-- Opening Marker --

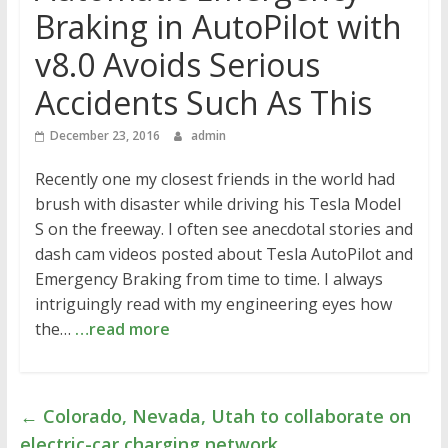
Braking in AutoPilot with
v8.0 Avoids Serious
Accidents Such As This
December 23, 2016
admin
Recently one my closest friends in the world had
brush with disaster while driving his Tesla Model
S on the freeway. I often see anecdotal stories and
dash cam videos posted about Tesla AutoPilot and
Emergency Braking from time to time. I always
intriguingly read with my engineering eyes how
the…
…read more
←
Colorado, Nevada, Utah to collaborate on
electric-car charging network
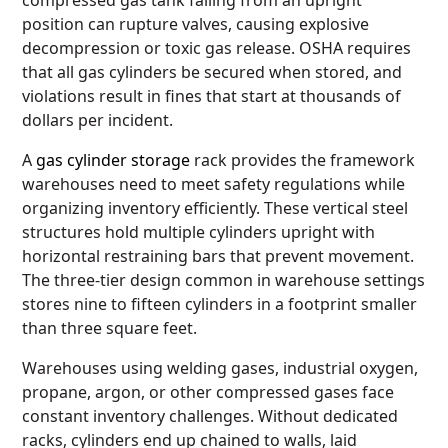
compressed gas tank falling from an upright
position can rupture valves, causing explosive
decompression or toxic gas release. OSHA requires
that all gas cylinders be secured when stored, and
violations result in fines that start at thousands of
dollars per incident.
A
gas cylinder storage
rack provides the framework
warehouses need to meet safety regulations while
organizing inventory efficiently. These vertical steel
structures hold multiple cylinders upright with
horizontal restraining bars that prevent movement.
The three-tier design common in warehouse settings
stores nine to fifteen cylinders in a footprint smaller
than three square feet.
Warehouses using welding gases, industrial oxygen,
propane, argon, or other compressed gases face
constant inventory challenges. Without dedicated
racks, cylinders end up chained to walls, laid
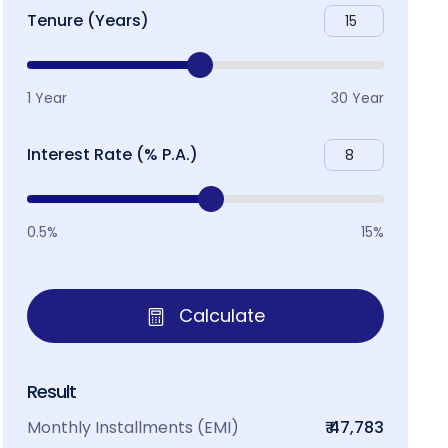
Tenure (Years)
1 Year
30 Year
Interest Rate (% P.A.)
0.5%
15%
Calculate
Result
Monthly Installments (EMI)
₹ 47,783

-- Closing Marker --

__What you will do__
Which lines in the listing have the string "gases"? Pick them out and copy them.

__Answer below__
Warehouses using welding gases, industrial oxygen,
propane, argon, or other compressed gases face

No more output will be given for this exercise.